■ **TASK STATEMENT**: Please convert every line of the records below into a numbered list, leaving out any blank lines.

■ **DATASET EXCERPTS**:

+++++

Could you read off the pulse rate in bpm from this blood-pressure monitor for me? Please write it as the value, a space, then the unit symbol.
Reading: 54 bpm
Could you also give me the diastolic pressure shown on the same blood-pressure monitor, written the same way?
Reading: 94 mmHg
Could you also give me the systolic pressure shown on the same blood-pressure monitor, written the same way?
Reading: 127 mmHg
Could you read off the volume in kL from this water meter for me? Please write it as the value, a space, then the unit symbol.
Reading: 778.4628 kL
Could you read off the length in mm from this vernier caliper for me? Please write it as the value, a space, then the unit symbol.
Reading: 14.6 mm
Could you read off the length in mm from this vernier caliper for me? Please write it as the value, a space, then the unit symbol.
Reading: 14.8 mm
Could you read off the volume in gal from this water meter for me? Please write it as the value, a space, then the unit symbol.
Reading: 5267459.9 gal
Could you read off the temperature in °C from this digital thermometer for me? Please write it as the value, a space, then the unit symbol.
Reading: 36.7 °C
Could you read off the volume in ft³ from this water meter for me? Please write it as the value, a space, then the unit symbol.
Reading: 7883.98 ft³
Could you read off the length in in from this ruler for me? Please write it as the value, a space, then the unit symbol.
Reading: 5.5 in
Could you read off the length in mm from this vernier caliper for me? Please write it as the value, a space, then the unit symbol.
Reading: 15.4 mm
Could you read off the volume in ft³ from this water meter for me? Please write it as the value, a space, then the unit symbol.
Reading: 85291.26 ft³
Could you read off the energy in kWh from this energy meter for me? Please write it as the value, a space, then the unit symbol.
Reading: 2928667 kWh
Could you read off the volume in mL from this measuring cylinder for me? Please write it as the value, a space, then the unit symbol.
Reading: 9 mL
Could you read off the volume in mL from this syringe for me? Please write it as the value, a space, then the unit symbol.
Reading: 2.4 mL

+++++

■ **EXERCISE RESULT**:
1. Could you read off the pulse rate in bpm from this blood-pressure monitor for me? Please write it as the value, a space, then the unit symbol.
2. Reading: 54 bpm
3. Could you also give me the diastolic pressure shown on the same blood-pressure monitor, written the same way?
4. Reading: 94 mmHg
5. Could you also give me the systolic pressure shown on the same blood-pressure monitor, written the same way?
6. Reading: 127 mmHg
7. Could you read off the volume in kL from this water meter for me? Please write it as the value, a space, then the unit symbol.
8. Reading: 778.4628 kL
9. Could you read off the length in mm from this vernier caliper for me? Please write it as the value, a space, then the unit symbol.
10. Reading: 14.6 mm
11. Could you read off the length in mm from this vernier caliper for me? Please write it as the value, a space, then the unit symbol.
12. Reading: 14.8 mm
13. Could you read off the volume in gal from this water meter for me? Please write it as the value, a space, then the unit symbol.
14. Reading: 5267459.9 gal
15. Could you read off the temperature in °C from this digital thermometer for me? Please write it as the value, a space, then the unit symbol.
16. Reading: 36.7 °C
17. Could you read off the volume in ft³ from this water meter for me? Please write it as the value, a space, then the unit symbol.
18. Reading: 7883.98 ft³
19. Could you read off the length in in from this ruler for me? Please write it as the value, a space, then the unit symbol.
20. Reading: 5.5 in
21. Could you read off the length in mm from this vernier caliper for me? Please write it as the value, a space, then the unit symbol.
22. Reading: 15.4 mm
23. Could you read off the volume in ft³ from this water meter for me? Please write it as the value, a space, then the unit symbol.
24. Reading: 85291.26 ft³
25. Could you read off the energy in kWh from this energy meter for me? Please write it as the value, a space, then the unit symbol.
26. Reading: 2928667 kWh
27. Could you read off the volume in mL from this measuring cylinder for me? Please write it as the value, a space, then the unit symbol.
28. Reading: 9 mL
29. Could you read off the volume in mL from this syringe for me? Please write it as the value, a space, then the unit symbol.
30. Reading: 2.4 mL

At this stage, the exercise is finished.